In central Ohio there has been a huge increase of car break-ins. A lot of people are leaving their cars unlocked because it's cheaper to replace stuff than broken windows. But the police have been getting a lot of reports of guns being stolen from unlocked cars. 









Columbus police 'absolutely alarmed' about trend of stolen guns from cars


A search of Columbus police reports found nearly every day this month a gun was stolen from a car, many of which were unlocked.




www.10tv.com





"10TV searched Columbus police reports dating back to April 1. We found 25 reports of stolen guns and when car owners knew how the crooks got inside most of them reported they left their cars unlocked. "


----------



## GREENCOUNTYPETE (Jul 25, 2006)

don't leave your guns in the car any where you go and don't have gun or pro-gun stickers on your cars.

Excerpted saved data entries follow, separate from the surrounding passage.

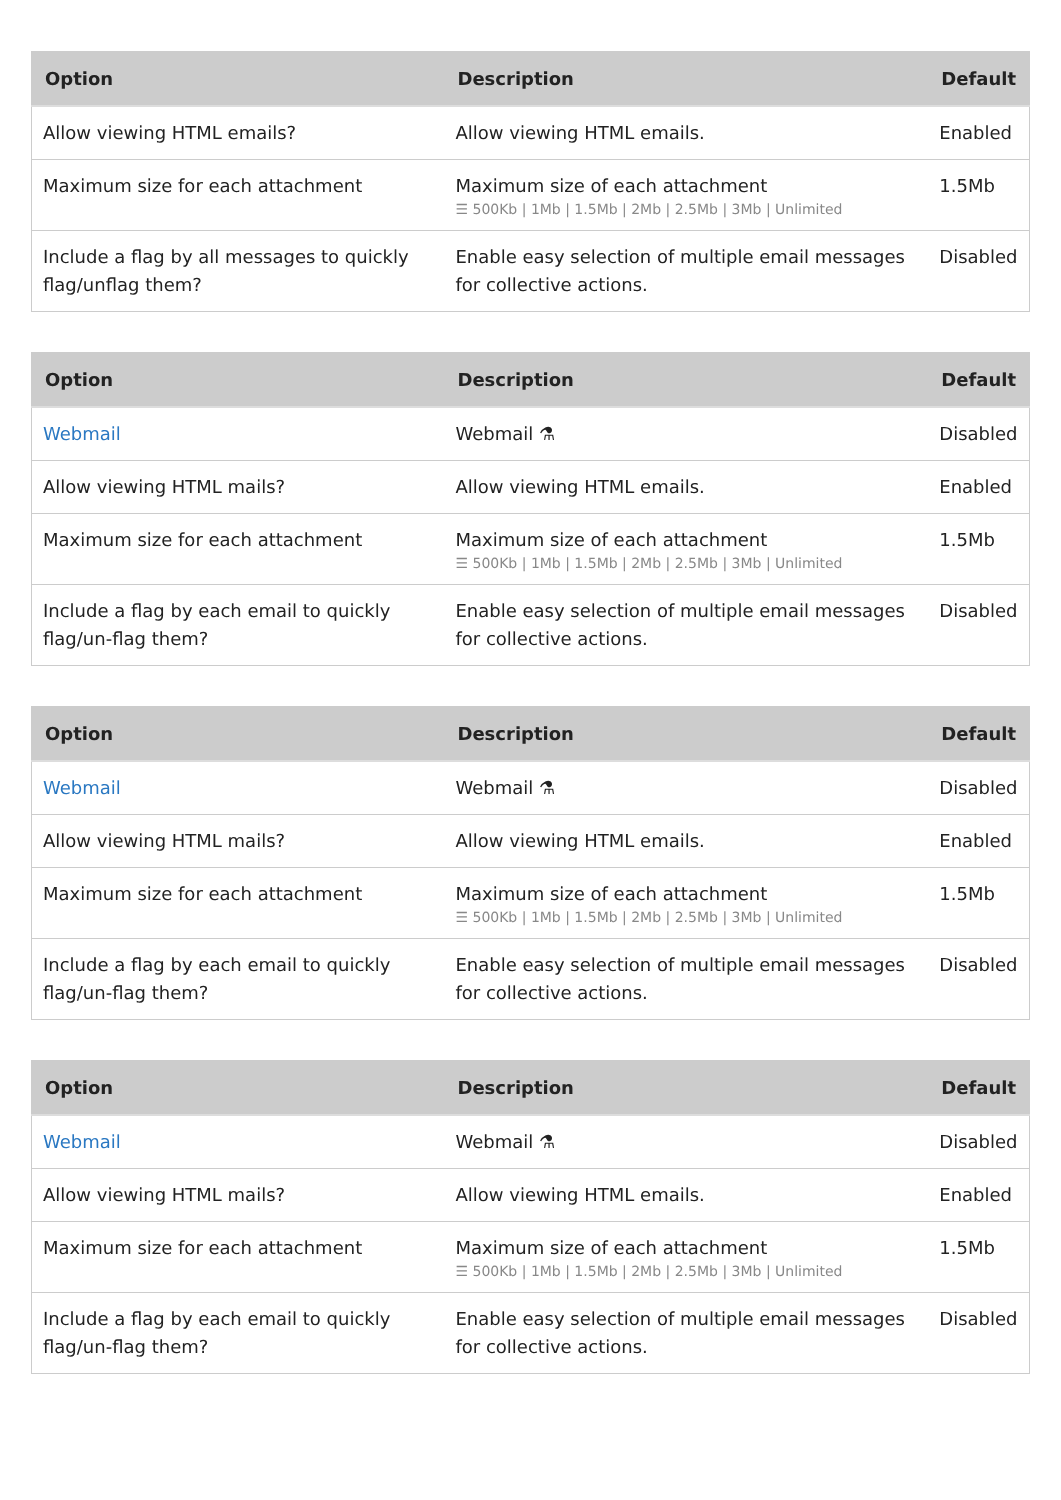| Option | Description | Default |
| --- | --- | --- |
| Allow viewing HTML emails? | Allow viewing HTML emails. | Enabled |
| Maximum size for each attachment | Maximum size of each attachment ☰ 500Kb / 1Mb / 1.5Mb / 2Mb / 2.5Mb / 3Mb / Unlimited | 1.5Mb |
| Include a flag by all messages to quickly flag/unflag them? | Enable easy selection of multiple email messages for collective actions. | Disabled |
| Option | Description | Default |
| --- | --- | --- |
| Webmail | Webmail ⚗ | Disabled |
| Allow viewing HTML mails? | Allow viewing HTML emails. | Enabled |
| Maximum size for each attachment | Maximum size of each attachment ☰ 500Kb / 1Mb / 1.5Mb / 2Mb / 2.5Mb / 3Mb / Unlimited | 1.5Mb |
| Include a flag by each email to quickly flag/un-flag them? | Enable easy selection of multiple email messages for collective actions. | Disabled |
| Option | Description | Default |
| --- | --- | --- |
| Webmail | Webmail ⚗ | Disabled |
| Allow viewing HTML mails? | Allow viewing HTML emails. | Enabled |
| Maximum size for each attachment | Maximum size of each attachment ☰ 500Kb / 1Mb / 1.5Mb / 2Mb / 2.5Mb / 3Mb / Unlimited | 1.5Mb |
| Include a flag by each email to quickly flag/un-flag them? | Enable easy selection of multiple email messages for collective actions. | Disabled |
| Option | Description | Default |
| --- | --- | --- |
| Webmail | Webmail ⚗ | Disabled |
| Allow viewing HTML mails? | Allow viewing HTML emails. | Enabled |
| Maximum size for each attachment | Maximum size of each attachment ☰ 500Kb / 1Mb / 1.5Mb / 2Mb / 2.5Mb / 3Mb / Unlimited | 1.5Mb |
| Include a flag by each email to quickly flag/un-flag them? | Enable easy selection of multiple email messages for collective actions. | Disabled |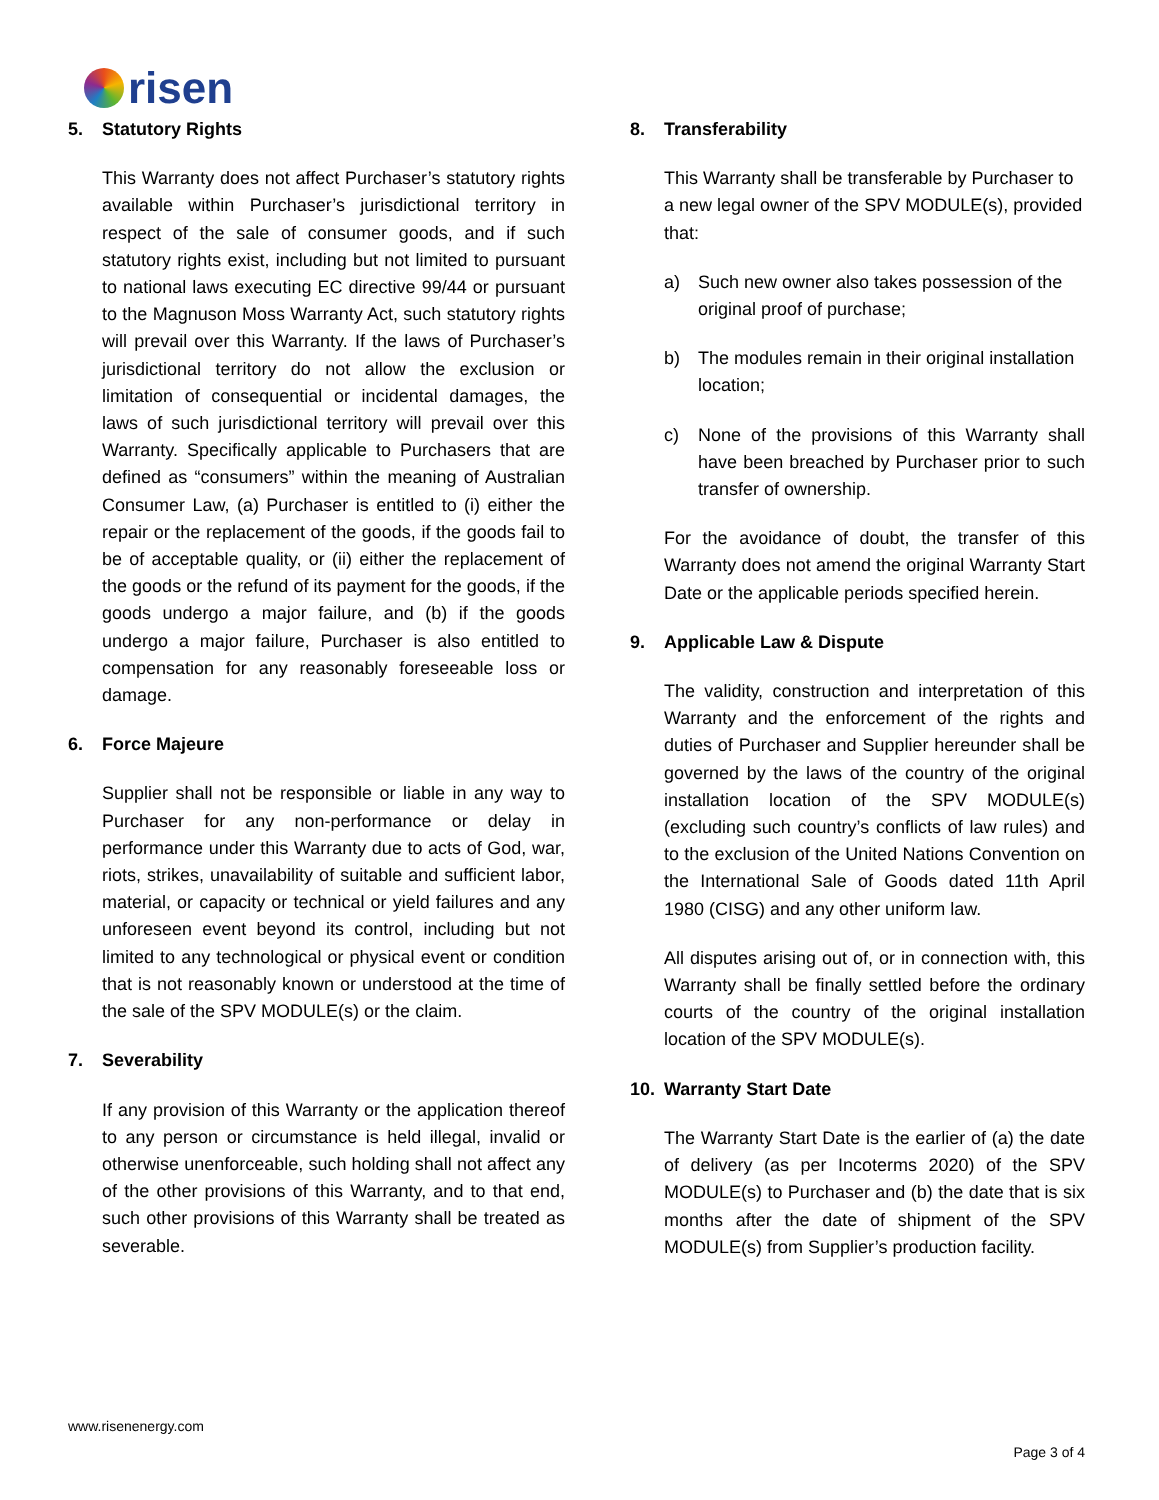risen
5. Statutory Rights
This Warranty does not affect Purchaser’s statutory rights available within Purchaser’s jurisdictional territory in respect of the sale of consumer goods, and if such statutory rights exist, including but not limited to pursuant to national laws executing EC directive 99/44 or pursuant to the Magnuson Moss Warranty Act, such statutory rights will prevail over this Warranty. If the laws of Purchaser’s jurisdictional territory do not allow the exclusion or limitation of consequential or incidental damages, the laws of such jurisdictional territory will prevail over this Warranty. Specifically applicable to Purchasers that are defined as “consumers” within the meaning of Australian Consumer Law, (a) Purchaser is entitled to (i) either the repair or the replacement of the goods, if the goods fail to be of acceptable quality, or (ii) either the replacement of the goods or the refund of its payment for the goods, if the goods undergo a major failure, and (b) if the goods undergo a major failure, Purchaser is also entitled to compensation for any reasonably foreseeable loss or damage.
6. Force Majeure
Supplier shall not be responsible or liable in any way to Purchaser for any non-performance or delay in performance under this Warranty due to acts of God, war, riots, strikes, unavailability of suitable and sufficient labor, material, or capacity or technical or yield failures and any unforeseen event beyond its control, including but not limited to any technological or physical event or condition that is not reasonably known or understood at the time of the sale of the SPV MODULE(s) or the claim.
7. Severability
If any provision of this Warranty or the application thereof to any person or circumstance is held illegal, invalid or otherwise unenforceable, such holding shall not affect any of the other provisions of this Warranty, and to that end, such other provisions of this Warranty shall be treated as severable.
8. Transferability
This Warranty shall be transferable by Purchaser to a new legal owner of the SPV MODULE(s), provided that:
a) Such new owner also takes possession of the original proof of purchase;
b) The modules remain in their original installation location;
c) None of the provisions of this Warranty shall have been breached by Purchaser prior to such transfer of ownership.
For the avoidance of doubt, the transfer of this Warranty does not amend the original Warranty Start Date or the applicable periods specified herein.
9. Applicable Law & Dispute
The validity, construction and interpretation of this Warranty and the enforcement of the rights and duties of Purchaser and Supplier hereunder shall be governed by the laws of the country of the original installation location of the SPV MODULE(s) (excluding such country’s conflicts of law rules) and to the exclusion of the United Nations Convention on the International Sale of Goods dated 11th April 1980 (CISG) and any other uniform law.
All disputes arising out of, or in connection with, this Warranty shall be finally settled before the ordinary courts of the country of the original installation location of the SPV MODULE(s).
10. Warranty Start Date
The Warranty Start Date is the earlier of (a) the date of delivery (as per Incoterms 2020) of the SPV MODULE(s) to Purchaser and (b) the date that is six months after the date of shipment of the SPV MODULE(s) from Supplier’s production facility.
www.risenenergy.com
Page 3 of 4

it is getting harder for criminals to get guns , breaking into gun stores smash and grab in the night has become common drive a stolen car through the wall then mob the store stealing hand guns 

don't go to places that don't let you carry they are a target for criminals and the parking lot is a target for theft.


----------



## Pony (Jan 6, 2003)

In most states, it is illegal to leave a firearm unattended in the car. 

Why would you leave your sidearm behind? Like @GREENCOUNTYPETE said, don't patronize businesses that want to disarm you.


----------



## Danaus29 (Sep 12, 2005)

What is kind of stupid here is that some food delivery drivers have cc permits, but they aren't allowed to carry their firearms into their stores to pick up the food to take to the car.


----------



## GREENCOUNTYPETE (Jul 25, 2006)

Danaus29 said:


> What is kind of stupid here is that some food delivery drivers have cc permits, but they aren't allowed to carry their firearms into their stores to pick up the food to take to the car.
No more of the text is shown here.